WASHINGTON (AP) — Amazon, Google, Meta, Microsoft and other companies leading the development of artificial intelligence technology have agreed to abide by a set of artificial intelligence security measures negotiated by the Joe Biden administration.
The White House said Friday it has obtained voluntary commitments from seven US companies to ensure their AI products are safe before launch. Some of the commitments call for third-party oversight of the operation of business AI systems, though they do not spell out who will audit the technology or hold companies accountable.
A surge of commercial investment in generative AI tools that can write convincingly human-like text and produce new images and other media has sparked public fascination, as well as concerns about their ability to mislead people and spread disinformation, among other dangers.
The four tech giants, along with OpenAI, the maker of ChatGPT, and startups Anthropic and Inflection, have committed to conducting security tests “conducted in part by independent experts” to guard against major risks, including biosecurity and cybersecurity, the White House said in a statement.
Companies have also committed to methods for reporting vulnerabilities in their systems and using digital watermarks to help distinguish between real and AI-generated images, known as deepfakes.
They will also publicly report flaws and risks in their technology, including the effects on fairness and bias, the White House said.
The voluntary commitments are meant to be an immediate way to address risks before a longer-term push to get Congress to pass laws regulating the technology.
Some AI regulation advocates said Biden’s move is a start, but more needs to be done to hold companies and their products accountable.
“History would indicate that many technology companies do not actually voluntarily commit to acting responsibly and supporting strong regulations,” James Steyer, founder and CEO of the nonprofit Common Sense Media, said in a statement.
Senate Majority Leader Chuck Schumer, DN.Y., has said he will introduce legislation to regulate AI. He has conducted several briefings with government officials to educate senators on an issue that attracts bipartisan interest.

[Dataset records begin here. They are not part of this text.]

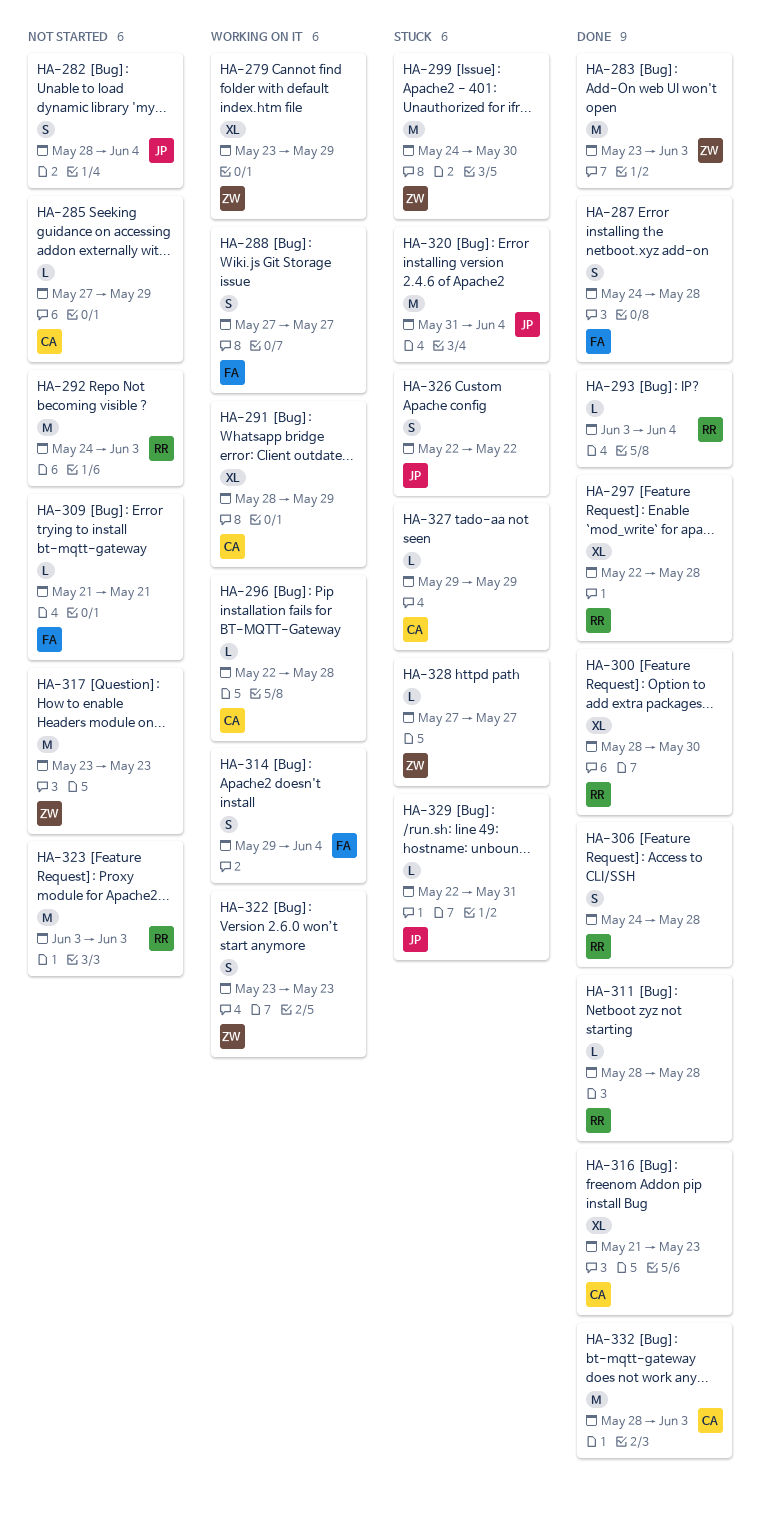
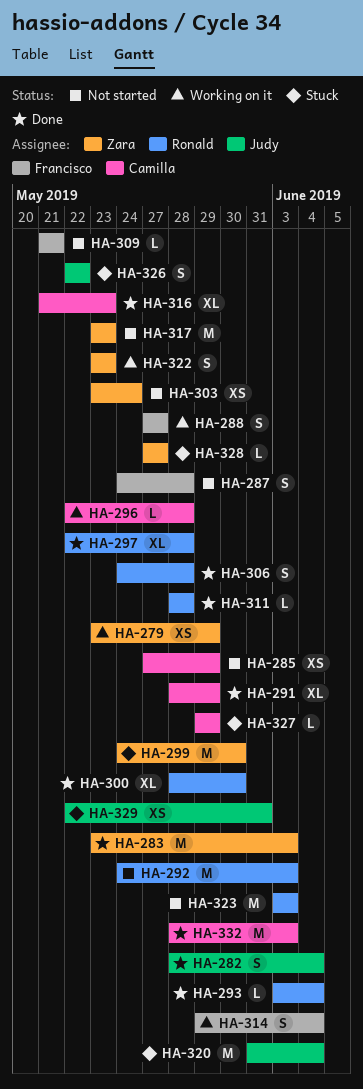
HA-279, estimate: XL -> XS
HA-282, status: Not started -> Done
HA-285, estimate: L -> XS
HA-287, status: Done -> Not started
HA-291, status: Working on it -> Done
HA-303: none -> present
HA-329, estimate: L -> XS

Several tech executives have called for regulation, and several went to the White House in May to speak with Biden, Vice President Kamala Harris and other officials.
But some experts and emerging competitors worry that the kind of regulation being proposed could be a boon for deep-pocketed early adopters led by OpenAI, Google and Microsoft, as smaller players are crowded out by the high cost of making their AI systems known as big language models that adhere to regulatory constraints.
The BSA software trade group, which includes Microsoft as a member, said Friday it welcomed the Biden administration’s efforts to set rules for high-risk AI systems.
“Enterprise software companies look forward to working with the administration and Congress to enact laws that address the risks associated with artificial intelligence and promote its benefits,” the group said in a statement.
Several countries have been looking for ways to regulate AI, including European Union lawmakers who have been negotiating general AI rules for the 27-nation bloc.
UN Secretary General Antonio Guterres recently called the United Nations “the ideal place” to adopt global standards and appointed a board that will report on options for global governance of AI before the end of the year.
The United Nations chief also said he welcomed calls from some countries for the creation of a new UN body to support global efforts to govern AI, inspired by models such as the International Atomic Energy Agency or the Intergovernmental Panel on Climate Change.
The White House said Friday that it has already consulted on voluntary commitments with several countries.